Most of our knowledge about the role of miRNAs in radiation response comes from in vitro studies. Among others, mir-21 was upregulated during RT in breast cancer stem cell cultures and was associated with negative prognostic factors such as ki-67 and triple-negative phenotype in breast cancer patients.59 In non-small cell lung cancer (NSCLC) cells, mir-21 increased radioresistance either by upregulating hypoxia-inducible factor 1a60 or by downregulating PTEN, SNX1, and SGPP1 expression and increasing Akt phosphorylation61 or even by inhibiting programmed cell death.62 Inhibition of mir-21 decreased radioresistance in esophageal cancer cells through activation of PTEN63 and in malignant glioma cells through inhibition of PI3k/AKT pathway64 or increased expression of PDCD4 and hMSH2.65 It is also linked to radioresistance due to DNA double-strand breaks repair.25,66 Over-expression of mir-106b in cervical cancer cells resulted in decreased radiosensitivity by negatively regulating Immediate Early Response 3 (IER3) gene.52 In the same study, Growth Arrest-Specific 5 (GAS5) noncoding RNA “sponged” mir-106b, resulting in increased radiosensitivity.

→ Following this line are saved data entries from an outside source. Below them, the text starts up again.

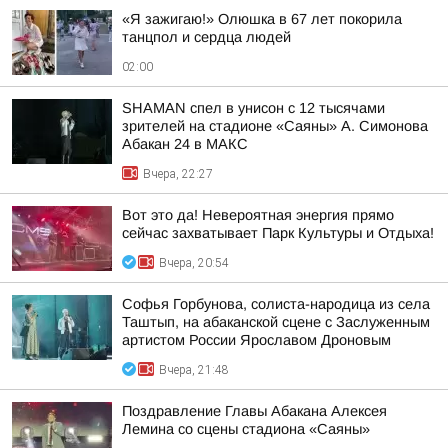
«Я зажигаю!» Олюшка в 67 лет покорила
танцпол и сердца людей
02:00
SHAMAN спел в унисон с 12 тысячами
зрителей на стадионе «Саяны» А. Симонова
Абакан 24 в МАКС
Вчера, 22:27
Вот это да! Невероятная энергия прямо
сейчас захватывает Парк Культуры и Отдыха!
Вчера, 20:54
Софья Горбунова, солиста-народица из села
Таштып, на абаканской сцене с Заслуженным
артистом России Ярославом Дроновым
Вчера, 21:48
Поздравление Главы Абакана Алексея
Лемина со сцены стадиона «Саяны»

To the best of our knowledge, the present study is among the first to correlate circulating miRNAs with outcomes of PCa patients undergoing RT. Limitations of the current study include the small cohort of patients with limited statistical power and the lack of validation in an independent patient group. Also, due to the small number of events post-RT, the associations of high miR-21 and miR-106b expression levels with shorter OS were not validated as independent predictors in a multivariate analysis. However, significant advantages strengthen the power of our results such as 1) pre-analytical and analytical parameters were thoroughly examined to avoid bias in miRNAs detection and quantification,67 2) blood samples and clinical information were prospectively collected and 3) follow-up time was adequate for our patient cohort. Nevertheless, further studies in an independent cohort of PCa patients are needed to confirm our findings.

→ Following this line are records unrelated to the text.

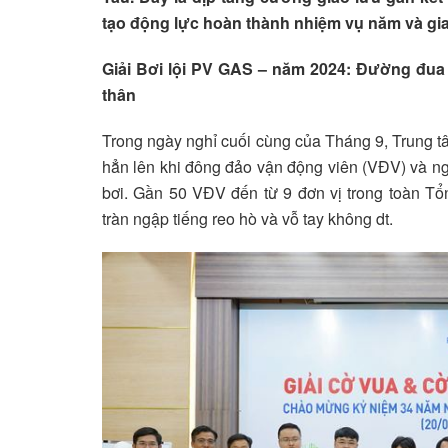
tạo động lực hoàn thành nhiệm vụ năm và giai
Giải Bơi lội PV GAS – năm 2024: Đường đua
thân
Trong ngày nghỉ cuối cùng của Tháng 9, Trung t
hẳn lên khi đông đảo vận động viên (VĐV) và n
bơi. Gần 50 VĐV đến từ 9 đơn vị trong toàn Tổ
tràn ngập tiếng reo hò và vỗ tay không dt.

In summary, we herein show that serum miR-106b expression levels assessed prior-RT were correlated with locally advanced disease. Also, higher prior- or post-RT serum miR-21 and miR-106b expression levels were correlated with BR in the high risk and salvage RT-treated subgroups and with OS in the whole group of patients. Furthermore, using a combination of functional enrichment and protein–protein interaction networks, we showed that these miRNAs are involved in cancer-related biological processes and particularly in DNA repair pathways. The above findings further confirm preclinical evidence for their potential role in mechanisms of radioresistance in PCa. Therefore, miR-21 and miR-106b assessment in the serum of PCa patients during the disease time course merits further evaluation to address their potential role as non-invasive biomarkers for monitoring patients who could benefit from RT.

Conclusion

We herein demonstrate that the expression levels of miRNAs evaluated in the serum of patients undergoing radiotherapy may hold significant prognostic implications in PCa. Bioinformatic analysis suggests that the unfavorable prognostic role of miR-21 and miR-106b could be related to their functional involvement in pathways related to DDR. Further studies are needed to investigate the potential functional role of these miRNAs in PCa.